RangeJoinHashTable(const std::shared_ptr<Analyzer::BinOper> condition, const JoinType join_type, const Analyzer::RangeOper *range_expr, std::shared_ptr<Analyzer::ColumnVar> inner_col_expr, const std::vector<InputTableInfo> &query_infos, const Data_Namespace::MemoryLevel memory_level, ColumnCacheMap &column_cache, Executor *executor, const std::vector<InnerOuter> &inner_outer_pairs, const int device_count, HashtableAccessPathInfo hashtable_access_path_info, const TableIdToNodeMap &table_id_to_node_map)
~RangeJoinHashTable()
llvm::Value *codegenKey(const CompilationOptions &co, llvm::Value *offset)
HashJoinMatchingSet codegenMatchingSetWithOffset(const CompilationOptions &co, const size_t index, llvm::Value *range_offset)

Public Static Functions

std::shared_ptr<RangeJoinHashTable> getInstance(const std::shared_ptr<Analyzer::BinOper> condition, const Analyzer::RangeOper *range_expr, const std::vector<InputTableInfo> &query_infos, const Data_Namespace::MemoryLevel memory_level, const JoinType join_type, const int device_count, ColumnCacheMap &column_cache, Executor *executor, const HashTableBuildDagMap &hashtable_build_dag_map, const RegisteredQueryHint &query_hint, const TableIdToNodeMap &table_id_to_node_map)

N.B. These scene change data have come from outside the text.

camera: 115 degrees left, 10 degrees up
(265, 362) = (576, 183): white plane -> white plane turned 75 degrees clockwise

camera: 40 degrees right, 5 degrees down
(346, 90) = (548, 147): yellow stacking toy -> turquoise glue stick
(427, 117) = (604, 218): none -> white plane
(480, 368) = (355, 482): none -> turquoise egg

NOTE(jclay): Handling Range Joins With Mixed Compression:

First, let’s take a concrete example of a query that is rewritten as a range join. Notice in the first code block, that the condition operator is an Overlaps operator. The LHS is a column, and the RHS is the range operator. In order to have the hash table build and probe work properly, we need to ensure that the approriate runtime functions are selected. The following breakdown is provided to help document how the appropriate runtime funditon is selected.

  • The LHS of the RangeOper is used to build the hash table

  • The LHS of the OverlapsOper + the RHS of the RangeOper is used as probe

SELECT count(*) FROM t1, t2 where ST_Distance(t1.p1_comp32, t2.p1) <= 6.3;

BinOper condition

((OVERLAPS) (ColumnVar table: (t1) column: (p1_comp32) GEOMETRY(POINT, 4326) ENCODING COMPRESSED(32)) (RangeOper) (ColumnVar table: (t2) column: (p1) GEOMETRY(POINT, 4326) ENCODING NONE), (Const 6.330000))

RangeOper condition

[(ColumnVar table: 5 (t2) column: 1 rte: 1 GEOMETRY(POINT, 4326) ENCODING NONE), (Const 6.330000)]

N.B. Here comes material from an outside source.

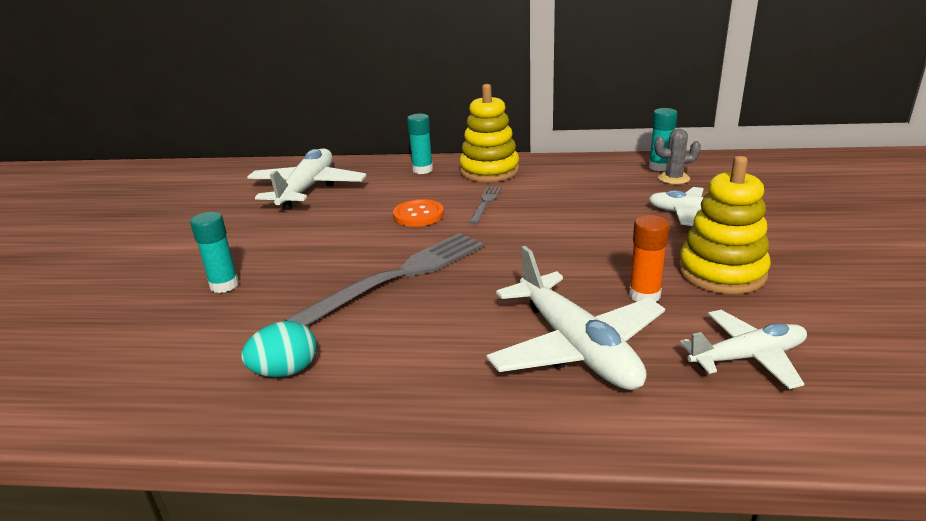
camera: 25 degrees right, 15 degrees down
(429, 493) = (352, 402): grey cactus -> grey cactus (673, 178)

Same example as above, annotated:

SELECT count(*) FROM t1, t2 where ST_Distance( t1.p1_comp32, << Overlaps Condition LHS t2.p1 << RangeOper LHS ) <= 6.3; << RangeOper RHS

In this case, we select the uncompressed runtime functions when building the hash table over t2.p1. When performing the probe, we must select the compressed runtime functions.

Protected Functions

void reifyWithLayout(const HashType layout)
void reifyForDevice(const ColumnsForDevice &columns_for_device, const HashType layout, const size_t entry_count, const size_t emitted_keys_count, const int device_id, const logger::ThreadId parent_thread_id)
std::shared_ptr<BaselineHashTable> initHashTableOnCpu(const std::vector<JoinColumn> &join_columns, const std::vector<JoinColumnTypeInfo> &join_column_types, const std::vector<JoinBucketInfo> &join_bucket_info, const HashType layout, const size_t entry_count, const size_t emitted_keys_count)
HashType getHashType() const
std::pair<size_t, size_t> approximateTupleCount(const std::vector<double> &inverse_bucket_sizes_for_dimension, std::vector<ColumnsForDevice> &columns_per_device, const size_t chosen_max_hashtable_size, const double chosen_bucket_threshold)
std::pair<size_t, size_t> computeRangeHashTableCounts(const size_t shard_count, std::vector<ColumnsForDevice> &columns_per_device)

Private Functions

bool isInnerColCompressed() const
bool isProbeCompressed() const

Private Members

const Analyzer::RangeOper *range_expr_
std::shared_ptr<Analyzer::ColumnVar> inner_col_expr_
const double bucket_threshold_ = {std::numeric_limits<double>::max()}
const size_t max_hashtable_size_ = {std::numeric_limits<size_t>::max()}